Минут через пять он снова проснулся. Он ошибся. Прошло не пять минут, а четыре дня. Тот же женский голос сказал:
— Спите!
Он открыл глаза. Теперь он увидел незнакомую просторную комнату, высокое окно, женщину в белом халате, сидящую на табуретке.
— Где я?
— Спите!
— Я не хочу спать, — закричал он сердито. — Я не могу спать. Позовите Делье.
— Делье вчера уехал во Францию. Он ждал вашего выздоровления…
— Позовите его…
— Я не могу позвать. Он уехал…
Быков застонал, со страшным усилием приподнялся и откинул голову на спинку кровати.
— Вы молоды, вы не смеете лгать. Скажите мне правду… Что случилось с механиком?
— Я вам сказала…
— Побожитесь…
— Божусь…
— Он жив?
— Он уехал вчера из Москвы…
— Вы говорите правду?
— Вам вредно волноваться… Засните…
— Я не могу спать!.. — закричал он. — Позовите Делье.
Женщина зажала его голову в своих сильных теплых руках. Он открыл глаза и ничего не увидел: окно было открыто, он знал это, но вместо окна перед его глазами была прежняя черная стена, сверкавшая, как лакированная крышка рояля. Он снова забылся.
С тех пор он просыпался только для того, чтобы спросить о Делье. Прошла еще неделя, — и он окончательно проснулся.
— Делье, где Делье?
— Успокойтесь, — отвечала женщина. — Он обещал написать с дороги. Мы со дня на день ждем письма…
— Делье…
— К вам пришли.
Он ничего не ответил.
В палату вбежал Ваня.
— Петя, — закричал он, глотая слезы. — Дедушка еле ходит… Нам так жалко тебя…
Быков молчал. Ему хотелось утешить мальчика, но мысль о Делье не давала покоя.
— Ванечка, — сказал он, — подойди поближе… Я хочу тебя спросить…
Ваня подошел близко, обнял голову Быкова.

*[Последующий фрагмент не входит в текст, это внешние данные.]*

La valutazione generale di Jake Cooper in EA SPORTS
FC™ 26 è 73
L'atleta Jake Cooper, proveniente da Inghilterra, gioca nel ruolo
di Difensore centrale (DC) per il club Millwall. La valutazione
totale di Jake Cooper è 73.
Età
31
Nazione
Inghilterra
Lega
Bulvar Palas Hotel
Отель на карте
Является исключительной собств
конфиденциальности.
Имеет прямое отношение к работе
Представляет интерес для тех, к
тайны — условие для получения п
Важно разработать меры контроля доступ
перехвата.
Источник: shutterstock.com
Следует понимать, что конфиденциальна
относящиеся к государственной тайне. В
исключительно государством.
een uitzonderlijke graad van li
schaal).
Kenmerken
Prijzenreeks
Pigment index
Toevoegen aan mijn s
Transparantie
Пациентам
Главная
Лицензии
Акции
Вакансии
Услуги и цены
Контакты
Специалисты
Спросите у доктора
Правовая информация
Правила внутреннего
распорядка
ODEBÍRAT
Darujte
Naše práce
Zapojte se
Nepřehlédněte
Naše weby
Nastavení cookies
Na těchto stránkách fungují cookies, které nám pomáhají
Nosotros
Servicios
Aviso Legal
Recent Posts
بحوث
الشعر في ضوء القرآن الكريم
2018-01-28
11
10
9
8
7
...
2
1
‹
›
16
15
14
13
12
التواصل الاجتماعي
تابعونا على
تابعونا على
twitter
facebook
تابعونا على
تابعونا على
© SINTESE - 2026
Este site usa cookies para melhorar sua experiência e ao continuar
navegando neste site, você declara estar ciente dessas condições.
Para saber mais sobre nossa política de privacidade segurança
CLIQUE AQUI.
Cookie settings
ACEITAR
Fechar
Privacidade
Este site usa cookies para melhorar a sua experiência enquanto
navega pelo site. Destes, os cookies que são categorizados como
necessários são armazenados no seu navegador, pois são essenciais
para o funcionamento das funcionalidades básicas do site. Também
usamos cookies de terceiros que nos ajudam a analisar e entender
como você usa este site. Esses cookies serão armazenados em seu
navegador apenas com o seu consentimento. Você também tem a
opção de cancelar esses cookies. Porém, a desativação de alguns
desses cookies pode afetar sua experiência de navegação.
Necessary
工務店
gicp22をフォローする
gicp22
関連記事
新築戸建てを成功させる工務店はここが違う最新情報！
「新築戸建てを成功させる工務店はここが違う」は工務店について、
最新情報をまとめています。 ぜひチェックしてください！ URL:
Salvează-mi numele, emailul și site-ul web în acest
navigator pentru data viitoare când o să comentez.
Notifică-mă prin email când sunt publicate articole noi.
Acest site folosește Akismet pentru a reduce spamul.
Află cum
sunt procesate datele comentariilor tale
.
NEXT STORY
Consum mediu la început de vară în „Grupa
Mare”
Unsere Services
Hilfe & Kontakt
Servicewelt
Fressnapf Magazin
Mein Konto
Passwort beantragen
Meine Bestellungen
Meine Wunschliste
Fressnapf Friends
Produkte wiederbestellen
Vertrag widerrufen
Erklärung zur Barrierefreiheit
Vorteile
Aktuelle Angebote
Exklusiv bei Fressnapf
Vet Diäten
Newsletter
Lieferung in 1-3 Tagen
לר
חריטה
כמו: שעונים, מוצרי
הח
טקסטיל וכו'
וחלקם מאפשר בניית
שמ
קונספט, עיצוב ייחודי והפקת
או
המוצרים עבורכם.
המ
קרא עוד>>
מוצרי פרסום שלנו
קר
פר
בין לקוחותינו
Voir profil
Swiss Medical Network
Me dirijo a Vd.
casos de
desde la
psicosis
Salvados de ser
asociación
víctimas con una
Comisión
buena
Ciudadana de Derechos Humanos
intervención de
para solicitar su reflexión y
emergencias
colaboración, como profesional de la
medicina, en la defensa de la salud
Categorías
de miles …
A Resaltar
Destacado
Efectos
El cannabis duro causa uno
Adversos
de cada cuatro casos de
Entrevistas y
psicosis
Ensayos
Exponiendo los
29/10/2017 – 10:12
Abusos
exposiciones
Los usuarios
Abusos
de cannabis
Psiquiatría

— Ванечка… Ради бога!.. Скажи правду… Ты знаешь, как я тебя люблю… Что случилось с Делье, с тем, что ходил к нам… помнишь?..
— Он уехал…
— Врешь! — закричал Быков.
Ваня заплакал еще сильней, забился в угол и со страхом смотрел оттуда на своего названого отца. Дверь отворилась, и в комнату вошел Иван Павлович.
— Ну вот, Петенька, и я пришел, — боязливо оглядываясь и глотая слезы, сказал он. — Ты не печалься, дело пустое, все зарастет молодой травой.
— Уходи, — простонал Быков, — один я хочу сегодня побыть… Не сердись, папаша…
Как-то вечером пришел в палату старший врач.